**Document segment:**
================

Lucullus was now apprised that Mithridates and Tigranes were on the point of entering Lycaonia and Cilicia, with the intention of anticipating hostilities by an invasion of Asia, and he was surprised that the Armenian, if he really intended to attack the Romans, did not avail himself of the aid of Mithridates, in the war when he was at the height of his power, nor join his forces to those of Mithridates when he was strong but allowed him to be undone and crushed; and now began a war that offered only cold hopes, and throw himself on the ground to join those who were already there and unable to rise.

XXIV. Now, when Machares also, the son of Mithridates, who held the Bosporus, sent to Lucullus a crown worth one thousand gold pieces, and prayed to be acknowledged a friend and ally[394] of the Romans, Lucullus, considering that the former war was at an end, left Sornatius in those parts to watch over the affairs of Pontus with six thousand soldiers. He set out himself with twelve thousand foot soldiers, and not quite three thousand horse, to commence a second campaign, wherein he seemed to be making a hazardous move, and one not resting on any safe calculation; for he was going to throw himself among warlike nations and many thousands of horsemen, and to enter a boundless tract, surrounded by deep rivers and by mountains covered with perpetual snow; so that his soldiers, who were generally not very obedient to discipline, followed unwillingly and made opposition: and at Rome the popular leaders raised a cry against him, and accused him of seeking one war after another, though the State required no wars, that he might never lay down his arms so long as he had command, and never stop making his private profit out of the public danger; and in course of time the demagogues at Rome accomplished their purpose.

Lucullus, advancing by hard marches to the Euphrates, found the stream swollen and muddy, owing to the winter season, and he was vexed on considering that it would cause loss of time and some trouble if he had to get together boats to take his army across and to build rafts.

================

(Entries from a dataset)
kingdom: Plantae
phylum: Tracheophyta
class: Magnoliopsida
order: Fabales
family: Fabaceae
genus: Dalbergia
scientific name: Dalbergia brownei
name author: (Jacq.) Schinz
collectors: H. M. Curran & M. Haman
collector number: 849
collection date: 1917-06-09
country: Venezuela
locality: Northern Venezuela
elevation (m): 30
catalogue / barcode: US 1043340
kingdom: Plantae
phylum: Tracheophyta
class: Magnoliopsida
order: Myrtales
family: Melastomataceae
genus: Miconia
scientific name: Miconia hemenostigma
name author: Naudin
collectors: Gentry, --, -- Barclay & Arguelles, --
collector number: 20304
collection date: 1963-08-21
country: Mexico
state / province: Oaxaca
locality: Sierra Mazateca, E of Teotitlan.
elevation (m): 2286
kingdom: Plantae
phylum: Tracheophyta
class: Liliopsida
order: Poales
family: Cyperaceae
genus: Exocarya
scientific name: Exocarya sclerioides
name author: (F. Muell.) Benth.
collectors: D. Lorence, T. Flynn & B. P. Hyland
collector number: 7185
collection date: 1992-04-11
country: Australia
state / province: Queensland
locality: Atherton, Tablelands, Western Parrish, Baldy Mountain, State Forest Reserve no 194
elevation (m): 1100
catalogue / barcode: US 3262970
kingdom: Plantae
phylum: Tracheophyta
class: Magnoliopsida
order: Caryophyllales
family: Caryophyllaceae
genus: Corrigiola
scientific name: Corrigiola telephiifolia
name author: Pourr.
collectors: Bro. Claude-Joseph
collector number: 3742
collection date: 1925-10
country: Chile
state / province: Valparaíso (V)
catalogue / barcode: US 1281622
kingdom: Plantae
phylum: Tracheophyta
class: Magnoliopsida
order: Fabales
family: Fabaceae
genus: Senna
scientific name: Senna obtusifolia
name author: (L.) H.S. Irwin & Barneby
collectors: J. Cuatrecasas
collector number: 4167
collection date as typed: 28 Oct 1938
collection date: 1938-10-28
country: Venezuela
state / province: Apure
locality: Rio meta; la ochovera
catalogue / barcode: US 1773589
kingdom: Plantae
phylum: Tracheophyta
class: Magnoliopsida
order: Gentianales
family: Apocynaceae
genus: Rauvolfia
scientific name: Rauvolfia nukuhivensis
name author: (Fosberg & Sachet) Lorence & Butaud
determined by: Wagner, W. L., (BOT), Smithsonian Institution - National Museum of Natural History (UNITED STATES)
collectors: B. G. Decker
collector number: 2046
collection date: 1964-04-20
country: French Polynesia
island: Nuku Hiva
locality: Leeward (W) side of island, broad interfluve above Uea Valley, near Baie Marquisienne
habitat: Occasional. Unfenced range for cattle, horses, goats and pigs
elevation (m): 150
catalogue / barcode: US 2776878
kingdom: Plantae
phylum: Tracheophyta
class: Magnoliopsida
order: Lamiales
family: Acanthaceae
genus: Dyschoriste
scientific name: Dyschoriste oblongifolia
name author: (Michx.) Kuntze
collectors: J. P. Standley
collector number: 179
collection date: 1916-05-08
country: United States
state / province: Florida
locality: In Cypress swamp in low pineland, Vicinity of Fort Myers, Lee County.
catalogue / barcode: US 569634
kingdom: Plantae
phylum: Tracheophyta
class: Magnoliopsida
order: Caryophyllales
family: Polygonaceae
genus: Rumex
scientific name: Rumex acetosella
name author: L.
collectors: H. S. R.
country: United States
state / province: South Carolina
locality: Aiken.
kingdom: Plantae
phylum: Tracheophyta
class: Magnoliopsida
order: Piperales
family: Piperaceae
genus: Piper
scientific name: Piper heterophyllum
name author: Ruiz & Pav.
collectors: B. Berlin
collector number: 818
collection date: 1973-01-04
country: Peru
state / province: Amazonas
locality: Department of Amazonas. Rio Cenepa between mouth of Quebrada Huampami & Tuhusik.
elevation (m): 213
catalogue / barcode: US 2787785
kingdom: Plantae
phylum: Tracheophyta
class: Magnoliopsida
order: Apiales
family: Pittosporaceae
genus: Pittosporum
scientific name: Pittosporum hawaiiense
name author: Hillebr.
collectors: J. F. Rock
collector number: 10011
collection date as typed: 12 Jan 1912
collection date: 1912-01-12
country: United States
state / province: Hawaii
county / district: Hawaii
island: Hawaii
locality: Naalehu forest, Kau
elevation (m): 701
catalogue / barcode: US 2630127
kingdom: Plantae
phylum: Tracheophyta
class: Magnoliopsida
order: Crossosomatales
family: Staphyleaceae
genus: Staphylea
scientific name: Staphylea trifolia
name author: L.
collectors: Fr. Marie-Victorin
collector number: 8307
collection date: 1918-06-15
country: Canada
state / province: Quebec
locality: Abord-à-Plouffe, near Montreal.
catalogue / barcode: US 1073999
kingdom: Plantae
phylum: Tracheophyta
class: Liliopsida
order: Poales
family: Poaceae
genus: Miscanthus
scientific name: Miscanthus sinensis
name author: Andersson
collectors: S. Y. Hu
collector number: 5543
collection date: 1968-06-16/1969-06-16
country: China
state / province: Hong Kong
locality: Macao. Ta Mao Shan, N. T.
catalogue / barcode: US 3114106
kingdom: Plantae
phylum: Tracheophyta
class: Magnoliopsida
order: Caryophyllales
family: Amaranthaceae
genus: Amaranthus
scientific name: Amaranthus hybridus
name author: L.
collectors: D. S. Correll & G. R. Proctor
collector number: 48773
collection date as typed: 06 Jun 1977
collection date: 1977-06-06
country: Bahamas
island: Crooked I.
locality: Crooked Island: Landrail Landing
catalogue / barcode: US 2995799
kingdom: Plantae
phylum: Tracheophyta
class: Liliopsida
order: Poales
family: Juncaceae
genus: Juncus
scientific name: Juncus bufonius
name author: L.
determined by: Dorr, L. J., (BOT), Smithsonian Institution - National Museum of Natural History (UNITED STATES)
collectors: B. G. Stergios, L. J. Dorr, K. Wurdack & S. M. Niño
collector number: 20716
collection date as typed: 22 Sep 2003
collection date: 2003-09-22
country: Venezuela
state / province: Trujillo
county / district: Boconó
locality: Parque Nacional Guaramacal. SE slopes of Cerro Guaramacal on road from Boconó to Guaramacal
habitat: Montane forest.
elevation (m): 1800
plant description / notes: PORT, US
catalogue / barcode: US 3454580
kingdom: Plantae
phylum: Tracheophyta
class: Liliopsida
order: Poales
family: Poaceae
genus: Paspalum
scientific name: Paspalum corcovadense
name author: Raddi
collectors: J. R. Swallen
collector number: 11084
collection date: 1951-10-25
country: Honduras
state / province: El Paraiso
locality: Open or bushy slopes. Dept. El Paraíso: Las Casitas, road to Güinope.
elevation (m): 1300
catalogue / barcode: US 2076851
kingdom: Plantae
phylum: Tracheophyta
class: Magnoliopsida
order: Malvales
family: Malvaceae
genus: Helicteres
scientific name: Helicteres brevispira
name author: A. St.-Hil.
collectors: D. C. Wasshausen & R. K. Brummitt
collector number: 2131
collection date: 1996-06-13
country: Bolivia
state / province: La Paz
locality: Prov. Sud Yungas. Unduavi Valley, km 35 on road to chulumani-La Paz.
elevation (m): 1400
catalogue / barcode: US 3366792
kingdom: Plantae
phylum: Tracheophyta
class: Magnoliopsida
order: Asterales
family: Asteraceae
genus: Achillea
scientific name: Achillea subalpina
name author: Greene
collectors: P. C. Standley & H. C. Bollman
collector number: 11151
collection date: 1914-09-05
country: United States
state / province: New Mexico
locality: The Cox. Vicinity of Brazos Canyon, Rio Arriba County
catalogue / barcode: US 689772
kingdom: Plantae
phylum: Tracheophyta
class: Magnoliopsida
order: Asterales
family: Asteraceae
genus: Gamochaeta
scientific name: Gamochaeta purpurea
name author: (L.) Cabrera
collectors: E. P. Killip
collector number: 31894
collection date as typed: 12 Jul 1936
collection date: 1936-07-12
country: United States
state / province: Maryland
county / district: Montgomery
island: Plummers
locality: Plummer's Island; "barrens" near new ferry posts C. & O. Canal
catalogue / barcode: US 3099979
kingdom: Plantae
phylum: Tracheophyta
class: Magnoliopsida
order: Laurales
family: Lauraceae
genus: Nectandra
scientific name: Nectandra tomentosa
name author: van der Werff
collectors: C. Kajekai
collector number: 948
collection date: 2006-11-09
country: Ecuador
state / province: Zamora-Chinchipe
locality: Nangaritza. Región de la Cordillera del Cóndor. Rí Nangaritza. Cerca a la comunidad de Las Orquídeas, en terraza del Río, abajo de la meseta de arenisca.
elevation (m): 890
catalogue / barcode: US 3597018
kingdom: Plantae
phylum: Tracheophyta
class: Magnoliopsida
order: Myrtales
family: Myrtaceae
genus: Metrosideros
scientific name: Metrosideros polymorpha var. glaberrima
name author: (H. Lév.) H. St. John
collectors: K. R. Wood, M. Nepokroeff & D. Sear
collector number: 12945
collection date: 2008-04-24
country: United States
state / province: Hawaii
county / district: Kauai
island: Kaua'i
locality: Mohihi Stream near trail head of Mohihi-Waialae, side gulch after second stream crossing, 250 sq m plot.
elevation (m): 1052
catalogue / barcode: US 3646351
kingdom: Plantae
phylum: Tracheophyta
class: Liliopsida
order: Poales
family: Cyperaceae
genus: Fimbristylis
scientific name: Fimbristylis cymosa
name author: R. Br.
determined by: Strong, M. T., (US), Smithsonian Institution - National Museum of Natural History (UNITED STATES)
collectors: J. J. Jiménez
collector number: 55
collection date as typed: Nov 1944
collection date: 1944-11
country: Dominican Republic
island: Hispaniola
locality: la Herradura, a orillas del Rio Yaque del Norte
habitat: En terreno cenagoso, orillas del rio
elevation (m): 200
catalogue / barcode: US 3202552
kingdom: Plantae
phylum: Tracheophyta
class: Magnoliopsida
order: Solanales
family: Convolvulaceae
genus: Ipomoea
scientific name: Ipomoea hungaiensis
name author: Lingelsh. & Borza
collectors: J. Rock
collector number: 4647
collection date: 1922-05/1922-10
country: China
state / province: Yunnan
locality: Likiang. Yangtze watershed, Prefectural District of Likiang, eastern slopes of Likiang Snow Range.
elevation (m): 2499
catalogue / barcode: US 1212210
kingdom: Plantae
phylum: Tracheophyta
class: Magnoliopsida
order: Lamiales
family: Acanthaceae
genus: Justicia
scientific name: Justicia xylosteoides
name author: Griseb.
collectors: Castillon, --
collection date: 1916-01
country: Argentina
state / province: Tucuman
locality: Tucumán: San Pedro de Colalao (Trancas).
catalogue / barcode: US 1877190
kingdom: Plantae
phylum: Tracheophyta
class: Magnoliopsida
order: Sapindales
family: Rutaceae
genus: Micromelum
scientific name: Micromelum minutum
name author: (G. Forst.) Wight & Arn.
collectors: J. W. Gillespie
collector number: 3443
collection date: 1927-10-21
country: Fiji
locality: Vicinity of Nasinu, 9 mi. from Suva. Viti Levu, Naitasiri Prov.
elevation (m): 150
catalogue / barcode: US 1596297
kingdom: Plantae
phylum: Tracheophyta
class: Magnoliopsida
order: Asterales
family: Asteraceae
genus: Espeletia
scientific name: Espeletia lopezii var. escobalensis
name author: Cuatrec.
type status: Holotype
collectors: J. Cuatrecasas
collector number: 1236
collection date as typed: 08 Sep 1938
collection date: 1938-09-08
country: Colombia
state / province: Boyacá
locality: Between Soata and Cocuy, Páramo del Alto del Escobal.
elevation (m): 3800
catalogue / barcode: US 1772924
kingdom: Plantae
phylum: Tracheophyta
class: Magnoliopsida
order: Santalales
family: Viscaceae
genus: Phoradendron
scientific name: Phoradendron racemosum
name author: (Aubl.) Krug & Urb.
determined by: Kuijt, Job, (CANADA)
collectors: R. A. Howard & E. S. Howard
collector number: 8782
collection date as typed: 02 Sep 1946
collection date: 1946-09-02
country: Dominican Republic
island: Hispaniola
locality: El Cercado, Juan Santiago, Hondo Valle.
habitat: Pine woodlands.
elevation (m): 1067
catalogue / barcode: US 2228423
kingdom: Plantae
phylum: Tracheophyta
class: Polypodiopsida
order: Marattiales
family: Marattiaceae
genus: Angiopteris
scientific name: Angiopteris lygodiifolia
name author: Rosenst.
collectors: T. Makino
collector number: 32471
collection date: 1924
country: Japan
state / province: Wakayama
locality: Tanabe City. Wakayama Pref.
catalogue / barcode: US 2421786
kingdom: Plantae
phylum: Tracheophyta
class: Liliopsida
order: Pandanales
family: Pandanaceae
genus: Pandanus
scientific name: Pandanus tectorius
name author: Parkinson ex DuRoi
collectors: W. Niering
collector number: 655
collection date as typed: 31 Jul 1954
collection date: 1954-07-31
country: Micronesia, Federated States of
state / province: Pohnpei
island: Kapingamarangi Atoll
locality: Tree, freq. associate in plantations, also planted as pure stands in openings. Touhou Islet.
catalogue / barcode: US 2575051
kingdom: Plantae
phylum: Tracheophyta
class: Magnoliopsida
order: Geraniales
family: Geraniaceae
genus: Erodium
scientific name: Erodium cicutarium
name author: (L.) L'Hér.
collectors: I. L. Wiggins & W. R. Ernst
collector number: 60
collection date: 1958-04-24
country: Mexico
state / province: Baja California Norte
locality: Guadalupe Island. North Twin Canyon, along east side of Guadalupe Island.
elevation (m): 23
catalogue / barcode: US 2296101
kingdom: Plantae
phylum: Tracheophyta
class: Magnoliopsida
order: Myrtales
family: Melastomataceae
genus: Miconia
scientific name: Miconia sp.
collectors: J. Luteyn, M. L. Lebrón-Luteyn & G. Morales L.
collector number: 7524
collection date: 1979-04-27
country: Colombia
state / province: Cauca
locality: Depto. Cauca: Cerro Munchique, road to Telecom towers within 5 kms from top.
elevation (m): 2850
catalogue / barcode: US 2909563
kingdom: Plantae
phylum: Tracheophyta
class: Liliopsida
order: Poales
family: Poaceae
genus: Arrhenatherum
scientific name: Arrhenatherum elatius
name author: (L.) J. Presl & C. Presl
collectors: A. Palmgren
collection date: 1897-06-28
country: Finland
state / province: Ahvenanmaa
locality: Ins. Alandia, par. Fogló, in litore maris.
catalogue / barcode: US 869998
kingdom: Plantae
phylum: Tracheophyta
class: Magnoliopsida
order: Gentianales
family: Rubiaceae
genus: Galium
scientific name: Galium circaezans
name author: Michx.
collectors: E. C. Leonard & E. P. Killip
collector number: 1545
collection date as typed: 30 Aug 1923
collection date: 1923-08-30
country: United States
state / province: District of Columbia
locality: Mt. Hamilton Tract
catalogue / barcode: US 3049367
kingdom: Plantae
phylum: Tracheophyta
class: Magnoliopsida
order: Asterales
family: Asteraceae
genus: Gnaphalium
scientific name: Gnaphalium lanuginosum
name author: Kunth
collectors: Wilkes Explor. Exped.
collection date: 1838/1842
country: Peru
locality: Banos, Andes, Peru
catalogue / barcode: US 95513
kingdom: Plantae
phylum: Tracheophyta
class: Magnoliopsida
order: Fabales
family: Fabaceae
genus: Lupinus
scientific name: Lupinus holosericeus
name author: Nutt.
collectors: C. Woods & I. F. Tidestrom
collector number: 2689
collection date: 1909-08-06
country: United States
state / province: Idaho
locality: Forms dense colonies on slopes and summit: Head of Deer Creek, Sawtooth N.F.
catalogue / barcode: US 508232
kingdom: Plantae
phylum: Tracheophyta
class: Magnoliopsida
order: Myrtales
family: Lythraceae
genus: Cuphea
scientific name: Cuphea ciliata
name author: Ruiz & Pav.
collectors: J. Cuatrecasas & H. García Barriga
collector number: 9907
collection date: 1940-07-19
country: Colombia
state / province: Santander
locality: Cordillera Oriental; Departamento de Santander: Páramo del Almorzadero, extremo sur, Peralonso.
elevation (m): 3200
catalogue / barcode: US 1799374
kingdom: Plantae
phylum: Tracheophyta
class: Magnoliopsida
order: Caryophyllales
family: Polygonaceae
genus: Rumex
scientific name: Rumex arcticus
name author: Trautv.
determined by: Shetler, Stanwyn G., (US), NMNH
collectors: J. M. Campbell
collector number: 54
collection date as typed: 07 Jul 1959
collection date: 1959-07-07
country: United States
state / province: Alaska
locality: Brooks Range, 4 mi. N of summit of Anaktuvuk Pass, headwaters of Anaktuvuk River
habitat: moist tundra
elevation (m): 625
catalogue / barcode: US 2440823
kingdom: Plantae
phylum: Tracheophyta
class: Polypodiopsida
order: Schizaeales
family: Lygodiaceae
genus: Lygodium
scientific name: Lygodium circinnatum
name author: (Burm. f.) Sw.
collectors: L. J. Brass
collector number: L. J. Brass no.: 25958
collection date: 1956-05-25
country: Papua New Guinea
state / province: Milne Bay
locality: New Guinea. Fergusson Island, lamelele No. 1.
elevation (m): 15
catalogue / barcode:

================

**The exercise:**
Please copy the passage on Lucullus word for word, from "Lucullus, advancing by" up to and including "to build rafts.". The listing bears no relation to the passage on Lucullus.

**The answer:**
Lucullus, advancing by hard marches to the Euphrates, found the stream swollen and muddy, owing to the winter season, and he was vexed on considering that it would cause loss of time and some trouble if he had to get together boats to take his army across and to build rafts.